Request 1 - In the passage on fuse panels and connectors, why is wrapping a fuse with a chewing gum wrapper or aluminum foil not a solution? Answer in one to three sentences.
Request 2 - Translate this sentence from the passage on fuse panels and connectors into Spanish: "If a fuse is blowing, there's a reason."
Request 3 - Carry on the passage on fuse panels and connectors, starting after its final sentence.

Source document -
»»
Bad connections can often cause the signs that indicate a component problem. Over time, the fuse panel can get rusty or the tabs that hold them fatigue and the fuses don't make good contact. If the holding tabs are rusty, they need to be wire-brushed, then treated with a cleaner such as WD-40. I've solved a number of problems by popping the fuses out of the holders, spraying the fuse panel, and reinstalling them. If the holding tabs don't hold the fuse tight, they can be gently bent closer together to hold better. When spraying the panel, I coat the backside as well. Be sure the battery is disconnected.
Every now and then I come across a fuse wrapped with a chewing gum wrapper or aluminum foil. This isn't a solution. If a fuse is blowing, there's a reason. Without the protection of the fuse, a wire or wires in that circuit can get too hot and melt, taking other wires with it. Find the problem and fix it or leave the fuse out until it's fixed.
Connectors themselves can become loose and not make good contact. Sometimes I take a thin knife blade and slightly bend the terminal to make it tighter on the component. Other times, I use a pair of needle-nose pliers to gently squeeze the terminals together.
««
Page-level text extractions -
»»
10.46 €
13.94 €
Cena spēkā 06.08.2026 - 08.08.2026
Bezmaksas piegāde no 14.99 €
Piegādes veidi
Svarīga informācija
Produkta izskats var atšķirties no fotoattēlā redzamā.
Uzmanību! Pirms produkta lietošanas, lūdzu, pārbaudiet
««
Output 1 - A fuse that keeps blowing has a reason behind it, and wrapping it removes the circuit's protection. Without the fuse, one or more wires in that circuit can get too hot and melt, damaging other wires along with it.

Output 2 - Si un fusible se está fundiendo, hay una razón.

Output 3 -
This sort of goes along with bad connections. As I mentioned earlier, a circuit is the flow of current from the battery to a component, and then to ground. If all goes well up to the component, a bad ground can make the circuit incomplete. Some things ground through the wiring harnesses. The harnesses have ground wires and ring terminals strategically placed throughout the car. Some things, such as taillight-bulb sockets, ground to the metal where they install. Just make sure the surface is clean and free from rust or paint.
Flickering Dash Lights or Headlights
Other than faulty connections or a bad alternator, sometimes this can be caused by a low battery. If a battery isn't holding a charge, the system keeps trying to charge it. Check the battery first and you may find the weak point.
Sometimes the headlight switch can be the cause. It contains an internal breaker that can get too hot and fail, causing headlights to flicker or go out. The lighting system is the hardest draw, designed for the headlights of the day. Today's halogen headlights are brighter, pulling more power and stressing the system. You may want to consider installing relays on the headlight circuits.